» Stated exercise A:
Answer these questions about the resource exhaustion detection notebook, one line each:
(i) Which notebook is listed as a prerequisite that must already be completed?
(ii) Under "Key Concepts," which three resource metrics are listed?
(iii) In `find_utils_path`, which file must exist inside a candidate directory for that path to be returned from `possible_paths`?
» Stated exercise B: Continue the resource exhaustion detection notebook from where it stops.

# Resource Exhaustion Detection

## Overview
This notebook detects resource exhaustion (CPU, memory) before it causes service degradation. It predicts when resources will be exhausted and triggers proactive scaling or optimization actions.

## Prerequisites
- Completed: `pod-crash-loop-healing.ipynb`
- Prometheus metrics available
- Inference pipeline deployed
- Coordination engine accessible

## Learning Objectives
- Monitor resource usage trends
- Predict resource exhaustion
- Trigger proactive scaling
- Optimize resource allocation
- Track scaling effectiveness

## Key Concepts
- **Resource Metrics**: CPU, memory, disk usage
- **Trend Analysis**: Detect increasing resource usage
- **Prediction**: Forecast when resources will be exhausted
- **Proactive Scaling**: Scale before exhaustion occurs
- **Optimization**: Adjust resource requests/limits

## Setup Section

In [None]:
import sys
import os
import json
import logging
from pathlib import Path
from datetime import datetime, timedelta
import pandas as pd
import numpy as np
from scipy import stats

# Setup path for utils module - works from any directory
def find_utils_path():
    """Find utils path regardless of current working directory"""
    possible_paths = [
        Path(__file__).parent.parent / 'utils' if '__file__' in dir() else None,
        Path.cwd() / 'notebooks' / 'utils',
        Path.cwd().parent / 'utils',
        Path('/workspace/repo/notebooks/utils'),
        Path('/opt/app-root/src/notebooks/utils'),
        Path('/opt/app-root/src/openshift-aiops-platform/notebooks/utils'),
    ]
    for p in possible_paths:
        if p and p.exists() and (p / 'common_functions.py').exists():
            return str(p)
    current = Path.cwd()
    for _ in range(5):
        utils_path = current / 'notebooks' / 'utils'
        if utils_path.exists():
            return str(utils_path)

» Data shown:
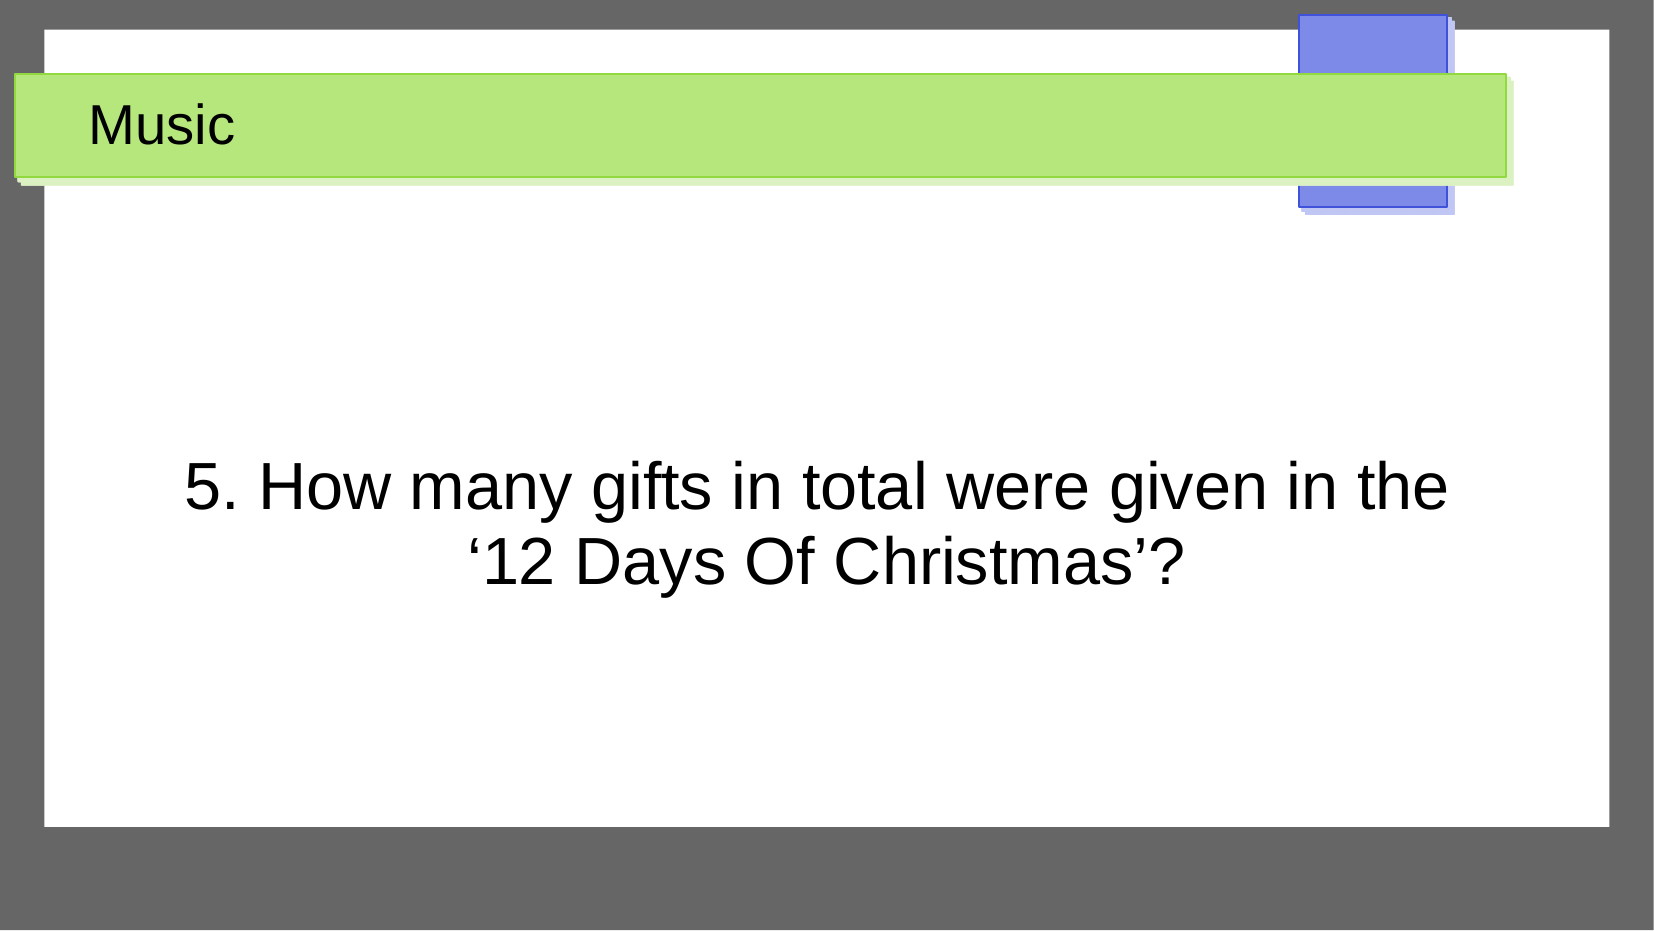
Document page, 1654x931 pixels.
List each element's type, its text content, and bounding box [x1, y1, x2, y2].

text_box 5. How many gifts in total were given in the ‘12 Days Of Christmas’? [88, 236, 1565, 813]
title Music [88, 73, 1506, 178]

» Final result A:
(i) `pod-crash-loop-healing.ipynb`
(ii) CPU, memory, and disk usage
(iii) `common_functions.py`

» Final result B:
        current = current.parent
    return None

utils_path = find_utils_path()
if utils_path:
    sys.path.insert(0, utils_path)
    print(f"✅ Utils path found: {utils_path}")
else:
    print("⚠️ Utils path not found - will use fallback implementations")

# Try to import common functions, with fallback
try:
    from common_functions import setup_environment
    print("✅ Common functions imported")
except ImportError as e:
    print(f"⚠️ Common functions not available: {e}")
    def setup_environment():
        os.makedirs('/opt/app-root/src/data/processed', exist_ok=True)
        os.makedirs('/opt/app-root/src/models', exist_ok=True)
        return {'data_dir': '/opt/app-root/src/data', 'models_dir': '/opt/app-root/src/models'}

# Configure logging
logging.basicConfig(level=logging.INFO)
logger = logging.getLogger(__name__)

# Setup environment
env_info = setup_environment()
logger.info(f"Environment ready: {env_info}")

# Define paths
DATA_DIR = Path('/opt/app-root/src/data')
PROCESSED_DIR = DATA_DIR / 'processed'
PROCESSED_DIR.mkdir(parents=True, exist_ok=True)

# Configuration
NAMESPACE = 'self-healing-platform'
CPU_THRESHOLD = 80  # CPU usage threshold (%)
MEMORY_THRESHOLD = 85  # Memory usage threshold (%)
PREDICTION_WINDOW = 24  # Hours to predict ahead

logger.info(f"Resource exhaustion detection initialized")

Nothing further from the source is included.